The ETH staking yield is also worth mentioning here, as it is directly linked to the amount of stakers on the network. Currently the 15% of ETH holders who stake are earning a ~5.5% yield in return for validating transactions. However, the yield moves lower with each additional staker, as the rewards are split among all of them. In our original research, we wrote that we expected the staking participation rate to begin to rise once withdrawals were enabled and reach a steady state around 50%. Our analysis shows that this would send the yield to between 2.5% – 3.5%. This may be a deterrent for a small number of holders who are primarily attracted by the existing above-market yield compared to other rates currently available in DeFi. We don’t expect this to cause any immediate sell pressure because the higher staking rate will take months to achieve. It is likely the staking rate will remain unchanged at 15% for the first 1-2 months, as both the entry and exit queues will be at full capacity, making the validator queue 1 in 1 out in the weeks after Shapella.

ETH Yield Curve[1]

Source: Runa Digital Assets.
[1] Based on Runa’s internal projections. Inputs include total ETH supply, amount of ETH staked, transactions fees, priority fees, MEV.

Final Takeaways

Shapella is unquestionably a positive upgrade and achievement in Etheruem’s long term roadmap, but we found it worthwhile to prepare ourselves for a number of outcomes including potential ETH sell pressure. Our ultimate view is it will not be consequential on its own, and macro factors are more likely to contribute to price action over the next 1-3 months. Perhaps an unexciting conclusion depending on your exposure to ETH.

We do believe Shapella has the potential to be a bigger catalyst to other tokens though. Liquid staking derivatives could be the biggest beneficiary. While they offer liquidity today through their respective derivative tokens, it can be rather spotty liquidity and disappear in times of serious market stress. In June for example, Lido’s stETH was trading at a 10% discount to ETH, as markets went through a violent deleveraging process. Shapella will bring native liquidity in allowing for derivative tokens to be unstaked and redeemed at par regardless of market conditions. We believe these protocols will continue to amass market share among staking providers, as centralized parties offer limited DeFi utility and confront potential regulatory headwinds.

Another sub-sector that is already trending and we think will soon benefit from Shapella is Layer 2s like Arbitrum and Optimism. While not directly tied to Shapella in any way, they will be gaining developer mindshare in the weeks ahead.
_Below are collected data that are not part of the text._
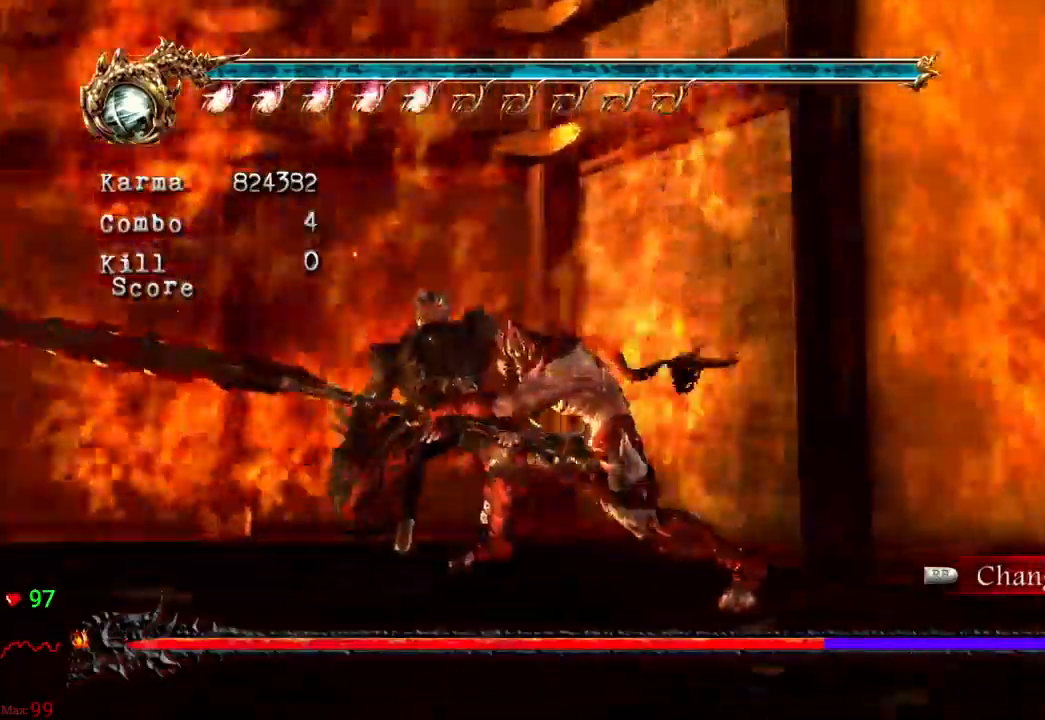
{"dt_ms": 500, "buttons": ["L2"], "left_stick": "center", "right_stick": "center", "events": [[167, "L2", "down"]]}
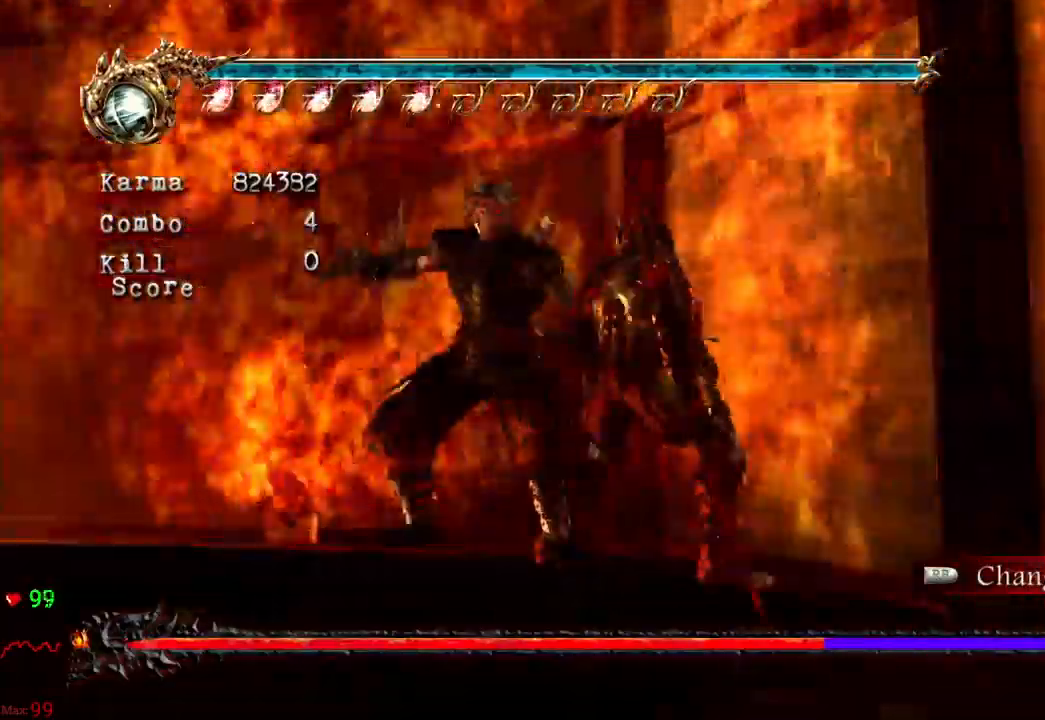
{"dt_ms": 500, "buttons": ["L2"], "left_stick": "center", "right_stick": "center", "events": [[33, "left_stick", "down-right"], [200, "left_stick", "down"], [400, "left_stick", "center"]]}
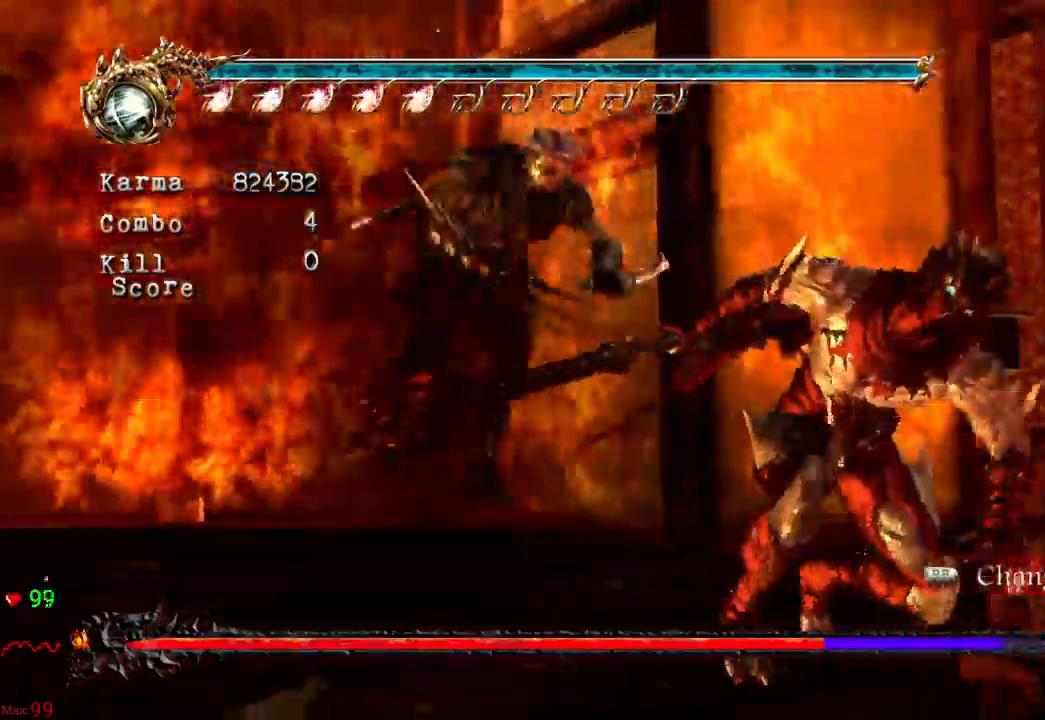
{"dt_ms": 500, "buttons": ["L2"], "left_stick": "down-right", "right_stick": "center"}
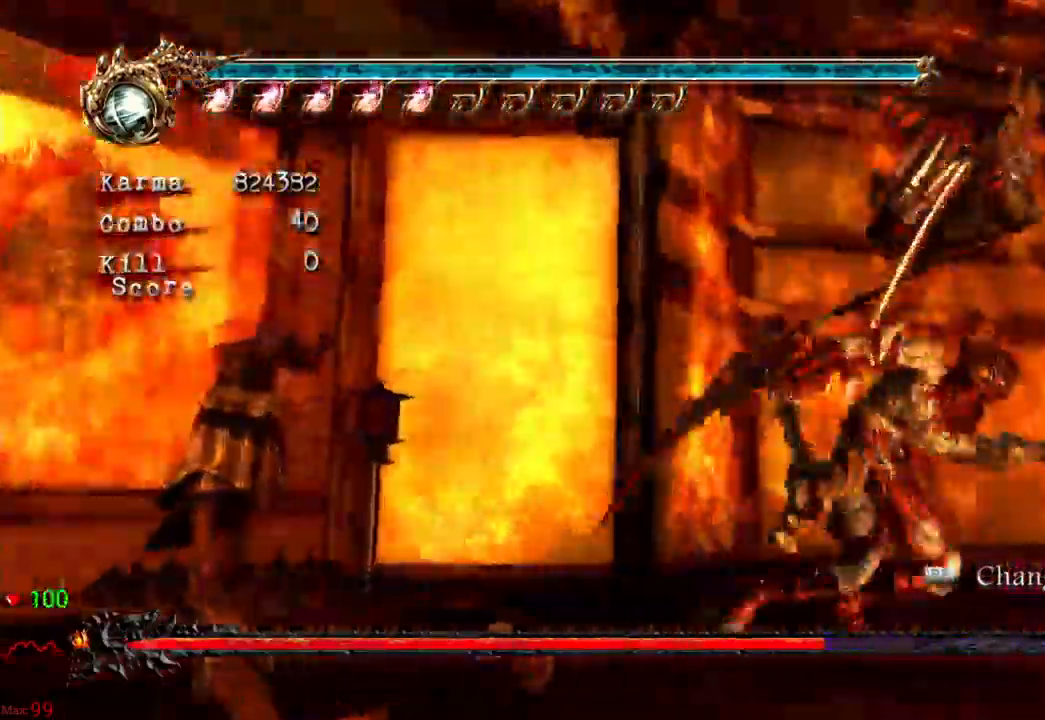
{"dt_ms": 500, "buttons": [], "left_stick": "center", "right_stick": "center", "events": [[50, "left_stick", "center"], [100, "L2", "up"], [317, "Y", "down"], [500, "Y", "up"]]}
Shapella is the final upgrade in the Proof-of-Stake migration and completes an amazing feat for Ethereum developers in making what is the equivalent of a mid-flight engine swap. Their attention will now turn to the scaling roadmap, the first stop being the EIP-4844 upgrade. This upgrade delivers ‘proto-danksharding’, a new transaction type that will drastically reduce fees for Layer 2 networks who use Ethereum to store their data. Activity on Layer 2 networks has been rising for months, and a further reduction in transaction fees should provide a catalyst for more activity. Other Ethereum-based upgrades like account abstraction will improve the user experience, and Layer 2 networks will be uniquely positioned to offer a better user experience at a lower cost.


Daily Active Addresses for Ethereum and Layer 2s (10/1/2022 – 4/1/2023)


The momentum in the Ethereum ecosystem is hard to ignore, and Shapella provides another demonstration of the ability to set a roadmap and execute on the plan. Sure, it may have taken longer than expected, but the upgrade process has been a smooth one so far. As they say in racing, ‘slow is smooth, smooth is fast.’ Ethereum sits comfortably in the driver seat as the dominant Layer 1 blockchain but knows scaling upgrades are needed to stay on track.


This article (i) is only for informational and educational purposes, (ii) is not intended to provide, and should not be relied upon, for investment, accounting, legal or tax advice, and (iii) is not a recommendation as to any portfolio, allocation, strategy or investment. This article is not an offer to sell or the solicitation of an offer to buy any securities or other instruments.